Work to complete
Copy the lines of the listing exactly, starting at the line containing "Celodenní oblačnost s častějšími srážkami" and ending at the line containing "er un commentaire.", both included. Leave out the pictures.

Material for this task
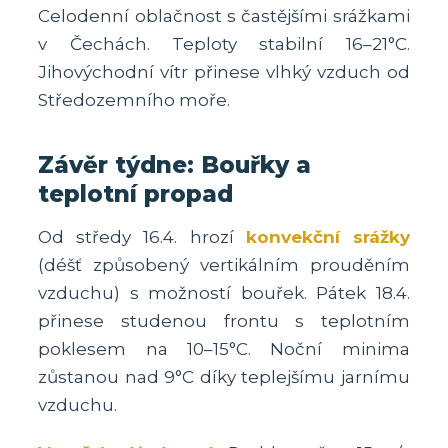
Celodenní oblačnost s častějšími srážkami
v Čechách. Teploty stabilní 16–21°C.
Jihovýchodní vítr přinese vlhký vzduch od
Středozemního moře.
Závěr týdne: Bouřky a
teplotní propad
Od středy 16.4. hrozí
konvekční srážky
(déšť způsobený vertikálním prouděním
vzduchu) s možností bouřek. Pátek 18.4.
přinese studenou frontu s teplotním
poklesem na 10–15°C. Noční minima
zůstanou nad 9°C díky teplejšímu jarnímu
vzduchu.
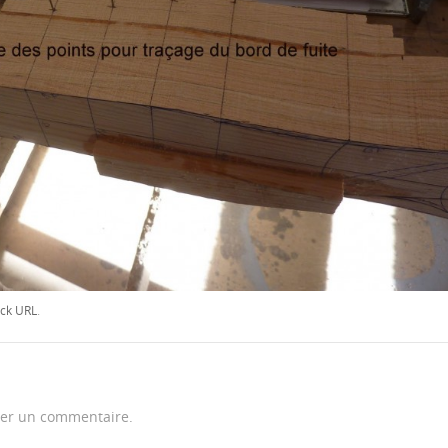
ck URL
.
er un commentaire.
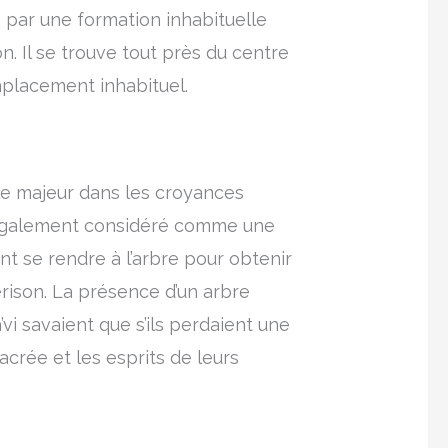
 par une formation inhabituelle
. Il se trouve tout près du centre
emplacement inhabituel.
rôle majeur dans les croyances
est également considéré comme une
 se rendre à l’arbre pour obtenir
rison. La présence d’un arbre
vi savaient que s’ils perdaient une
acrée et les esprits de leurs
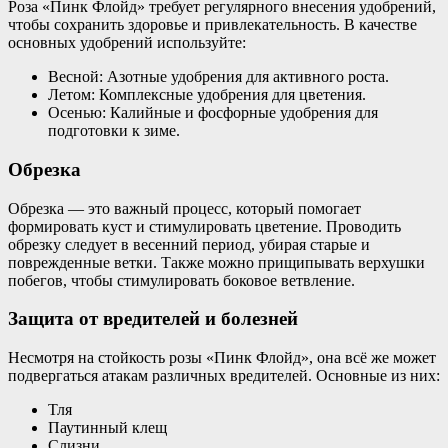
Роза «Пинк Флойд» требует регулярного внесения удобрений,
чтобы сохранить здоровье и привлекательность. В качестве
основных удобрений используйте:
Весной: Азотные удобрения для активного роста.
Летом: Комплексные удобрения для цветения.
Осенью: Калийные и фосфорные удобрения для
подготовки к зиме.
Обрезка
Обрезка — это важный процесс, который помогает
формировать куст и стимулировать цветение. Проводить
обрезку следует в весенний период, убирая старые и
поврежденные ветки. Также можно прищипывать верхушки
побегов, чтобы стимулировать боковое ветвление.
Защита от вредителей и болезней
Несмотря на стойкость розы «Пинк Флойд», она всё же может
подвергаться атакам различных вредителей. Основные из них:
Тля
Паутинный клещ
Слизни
--
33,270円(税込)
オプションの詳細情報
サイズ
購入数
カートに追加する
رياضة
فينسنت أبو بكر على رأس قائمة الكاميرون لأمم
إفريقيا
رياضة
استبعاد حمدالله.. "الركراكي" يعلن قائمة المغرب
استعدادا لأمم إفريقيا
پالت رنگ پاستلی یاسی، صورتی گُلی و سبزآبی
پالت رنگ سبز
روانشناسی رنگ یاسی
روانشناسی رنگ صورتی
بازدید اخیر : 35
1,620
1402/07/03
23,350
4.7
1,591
--
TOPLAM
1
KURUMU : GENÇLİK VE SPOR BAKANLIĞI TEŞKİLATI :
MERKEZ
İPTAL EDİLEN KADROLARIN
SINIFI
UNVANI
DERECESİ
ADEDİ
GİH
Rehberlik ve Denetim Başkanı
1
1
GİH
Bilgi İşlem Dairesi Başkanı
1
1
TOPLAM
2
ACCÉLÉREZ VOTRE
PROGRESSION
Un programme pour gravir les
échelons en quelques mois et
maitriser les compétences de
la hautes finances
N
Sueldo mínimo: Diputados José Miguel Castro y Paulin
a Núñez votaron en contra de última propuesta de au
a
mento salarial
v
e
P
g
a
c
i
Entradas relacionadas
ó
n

Written response
Celodenní oblačnost s častějšími srážkami
v Čechách. Teploty stabilní 16–21°C.
Jihovýchodní vítr přinese vlhký vzduch od
Středozemního moře.
Závěr týdne: Bouřky a
teplotní propad
Od středy 16.4. hrozí
konvekční srážky
(déšť způsobený vertikálním prouděním
vzduchu) s možností bouřek. Pátek 18.4.
přinese studenou frontu s teplotním
poklesem na 10–15°C. Noční minima
zůstanou nad 9°C díky teplejšímu jarnímu
vzduchu.
ck URL
.
er un commentaire.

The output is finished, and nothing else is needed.